In 1360 it was surrendered by the Treaty of Brétigny to the English; they were, however, expelled in 1373 by the troops of Charles V, who granted the town numerous privileges. It suffered much during the French Wars of Religion, especially in 1568 after its capture by the Protestants under Coligny.
The county of Angoulême dated from the 9th century, the most important of the early counts being William Taillefer, whose descendants held the title till the end of the 12th century. Withdrawn from them on more than one occasion by Richard Coeur-de-Lion, it passed to King John of England on his marriage with Isabel, daughter of Count Adhémar, and by her subsequent marriage in 1220 to Hugh X passed out to the Lusignan family, counts of Marche. On the death of Hugh XIII in 1302 without issue, his possessions passed to the crown. In 1394 the countship came to the house of Orleans, a member of which, Francis I, became king of France in 1515 and raised it to the rank of duchy in favour of his mother Louise of Savoy. The duchy, now crown land and only nominally a duchy, thereafter was passed on within the ruling house of France, one of its holders being Charles of Valois, natural son of Charles IX. The last duke was Louis-Antoine, eldest son of Charles X, who died in 1844.

▶ **SET EXERCISE**: In the passage on the history of Angoulême, who is named as the last duke?

▶ **DATA PROVIDED**:
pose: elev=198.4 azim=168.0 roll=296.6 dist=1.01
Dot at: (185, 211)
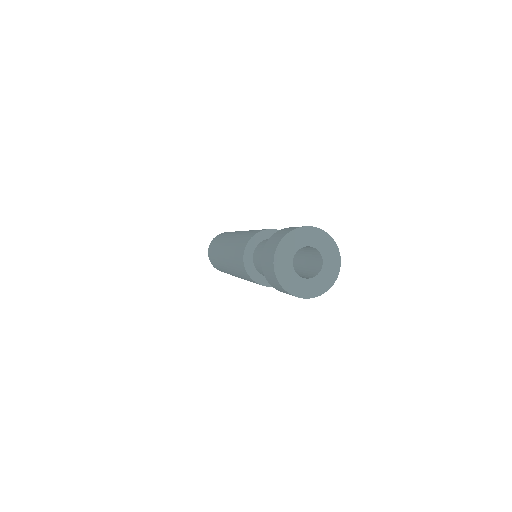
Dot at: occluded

▶ **REPLY**: Louis-Antoine, eldest son of Charles X, who died in 1844.